The offices of Global Criminal Justice (GCJ) and the Coordinator for Cyber Issues, just two of more than 60 so-called “special envoys” floating within the department’s permanent bureaucracy, are necessary to focus attention and resources on particularly tricky foreign policy problems, critics said. (RELATED: Tillerson Looks To Close Cyber Office Amid State Department Reorganization)

“It’s taking an issue that’s preeminent and putting it inside a backwater within the State Department,” said Council on Foreign Relations senior fellow Robert Knake of the decision to shutter the cyber envoy. “Position to power matters both within the U.S. government and within the international community.”

But not all observers are so sure that the special envoys are as effective as advocates make them out to be. As retired U.S. ambassador Ronald Neumann argues, the proliferation of special envoys may actually be harming State Department’s ability to manage diplomacy inside an already complex chain of command.

“Overall, the administration is moving to remove most special envoy positions, which I think is eminently correct,” Neumann told NPR’s Steve Inskeep on Monday. “They have grown like weeds in the garden after a rainstorm. They clutter the policy process, and they’re inefficient.”

Depending on how the term is defined, the State Department counts 67 special envoys, each with the rank of ambassador and each competing for attention and resources with larger bureaus that often share overlapping responsibilities, reports Politico. Congress has mandated or authorized only 18 of those envoy positions — the rest were created by previous administrations to address foreign policy issues they deemed to be especially important.

Some lawmakers are now backing Secretary of State Rex Tillerson’s effort to pare down the number of special envoys as a part of his larger restructuring plan for the department. Bob Corker, chairman of the Senate Committee on Foreign Relations, said special envoys “do more harm than good” during a hearing earlier in July.

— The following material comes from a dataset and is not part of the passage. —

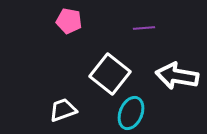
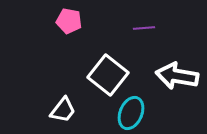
white square: moved 2 px left, 1 px down
white trapezoid: rotated 148 degrees clockwise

“I think that they hurt the culture of our professional Foreign Service officers candidly because I think they see them in many cases as a work around … I hope that we’ll do away with all of them that are unnecessary,” Corker said. “And I think most of them are unnecessary.”

A complicating factor for Tillerson is that many of the special envoys have developed their own constituencies, both at Foggy Bottom and on Capitol Hill. When Tillerson suggested that appointing an envoy to monitor antisemitism might be redundant given the attention to the issue elsewhere in the department, pushback from lawmakers and activists was swift and severe.

A similar response came when Tillerson moved in June to fold the Office of the Special Representative to Afghanistan and Pakistan into State’s bureau for South and Central Asia. Although an acting envoy was named to manage the transition, critics ripped the decision anyway, saying it would cede Afghanistan policy to the Department of Defense.

State Department officials have sought to reassure Congress and other policy stakeholders that the removal of special envoys does not necessarily mean the administration intends to downplay the issues those offices cover.

“Every single function of a special representative of this or that, all of those issues will still be addressed,” State Department spokesperson Heather Nauert told reporters last week. “We’re not going to stop caring about Afghanistan, for example, if there’s not a special representative. The functions will still be done.”